De Corte à Vivario, Cicéron n’a que quelques kilomètres à parcourir. Il y sera d’ailleurs en terrain ami. Les éditeurs des Belles Lettres lui ont, à leur manière, préparé un accueil très chaleureux. « J’avais déjà publié un premier ouvrage aux Belles Lettres, sur le procès de Jeanne D’arc. il avait plutôt bien marché », raconte l’auteur. Dans ce contexte, les éditeurs attendent une suite. L’avocat insulaire ne partage pas leur enthousiasme. Après la Pucelle d’Orléans, tous les procès paraissent bien ternes. La responsable de la maison d’édition est moins catégorique sur le sujet. Elle pousse Cicéron en avant, sans trop de succès d’abord. « Pour moi, il s’agissait d’un souvenir d’école pas très amusant d’ailleurs. » La spécialiste de l’édition a de la suite dans les idées et des arguments convaincants. Elle insiste sur Cicéron, l’avocat qui aimait la philosophie, les lettres et la politique, fait valoir « l’âme antique qui est très belle ». Elle touche aussi une corde sensible de son interlocuteur. « Elle me dit : le sais que votre mère est Corse. Vous prendrez ainsi la mesure de la fraternité latine ». Elle bat aussi le fer pendant qu’il est chaud. Dans la foulée, Jacques Trémolet de Villiers reçoit les œuvres complètes de Cicéron en soixante volumes.
De plusieurs villages
Il commence par lire la correspondance comme lui a conseillé l’expéditrice du colis. Celle-ci est désormais parvenue à ses fins. « Beaucoup de lettres m’ont frappé compte tenu de leurs résonances à la fois très actuelles et intemporelles, entre autres sur la mort, la souffrance, la vieillesse, l’amitié », admet-il. Le Latin écrit de Rome sur l’élection des consuls « tous corrompus ». Depuis l’Arménie, il évoque un retour au bercail contrarié compte tenu de la guerre qui vient d’éclater en Syrie. Il a des élans fraternels aussi et cela plaît. Il n’en faut pas plus pour l’inviter à la maison. « Il fallait juste que je trouve le moyen de le mettre en scène ». L’épisode cortenais fournit une partie de trame du livre. Il reste ensuite à convoquer les chers disparus, « c’est-à-dire mes morts, ceux qui auraient pu disserter avec lui ».

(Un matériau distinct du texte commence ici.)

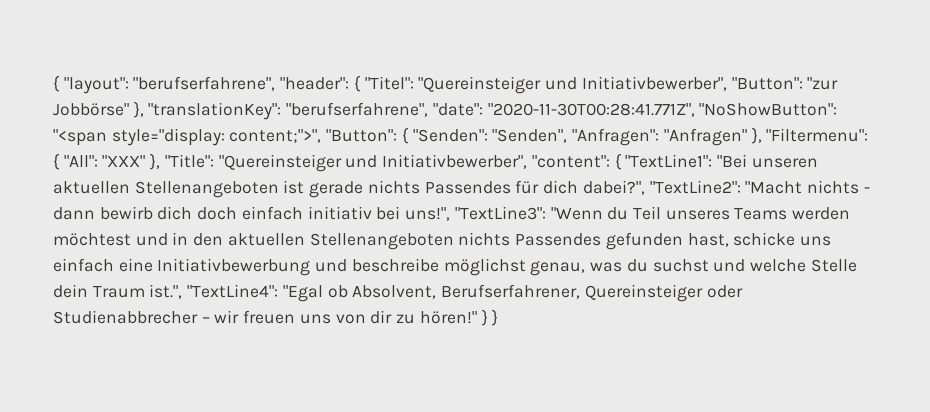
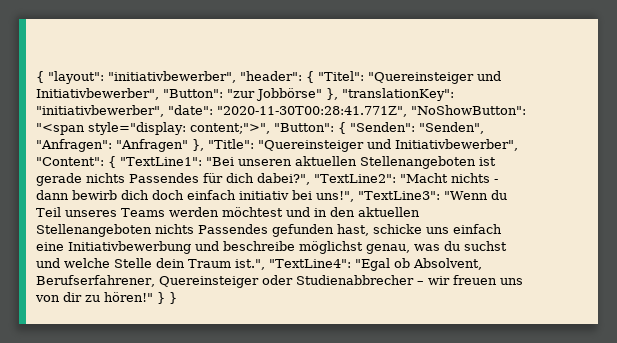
[133,76,276,91] "berufserfahrene", -> [108,71,236,83] "initiativbewerber",
[286,102,429,117] "berufserfahrene", -> [36,105,164,117] "initiativbewerber",
[766,128,869,142] [53,153,161,170] "Filtermenu": { "All": "XXX" }, -> (204, 145) none
[531,155,610,168] "content": -> [36,157,104,166] "Content":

Ainsi, dans l’entre-deux mondes à Vivario, Cicéron. parle peu du village. « Car il ne connaissait pas l’endroit. Le faire parler aurait été un peu malhonnête. Par contre moi, je m’exprime sur Vivario, d’Antisanti, de la Balagne. À chaque fois, ces sites sont associés à un petit croquis. Nous avons également inséré dans les pages neuf dessins de Vivario », détaille l’auteur.
Les conversations prendront un tour estival. Elles se déploient à la nuit tombée à la terrasse du bar. Cicéron et ses compagnons de fiction se préoccupent, par exemple, de la politique, du temps qui passe, du désir d’immortalité, de la trajectoire des étoiles, des maladies de l’âme, comme le chagrin et la cupidité, et au-delà, de la manière très complexe de les traiter .
Cicéron, Jacques Trémolet et les autres poursuivront l’échange le 24 mai, à la bibliothèque patrimoniale de Bastia à partir de 18 heures à l’occasion du Festival « Histoire(s) en Mai » organisé par l’association Arte Mare. •
VÉRONIQUE EMMANUELLI
En terrasse avec Cicéron. Jacques Trémolet de Villiers. Ed. Les Belles Lettres.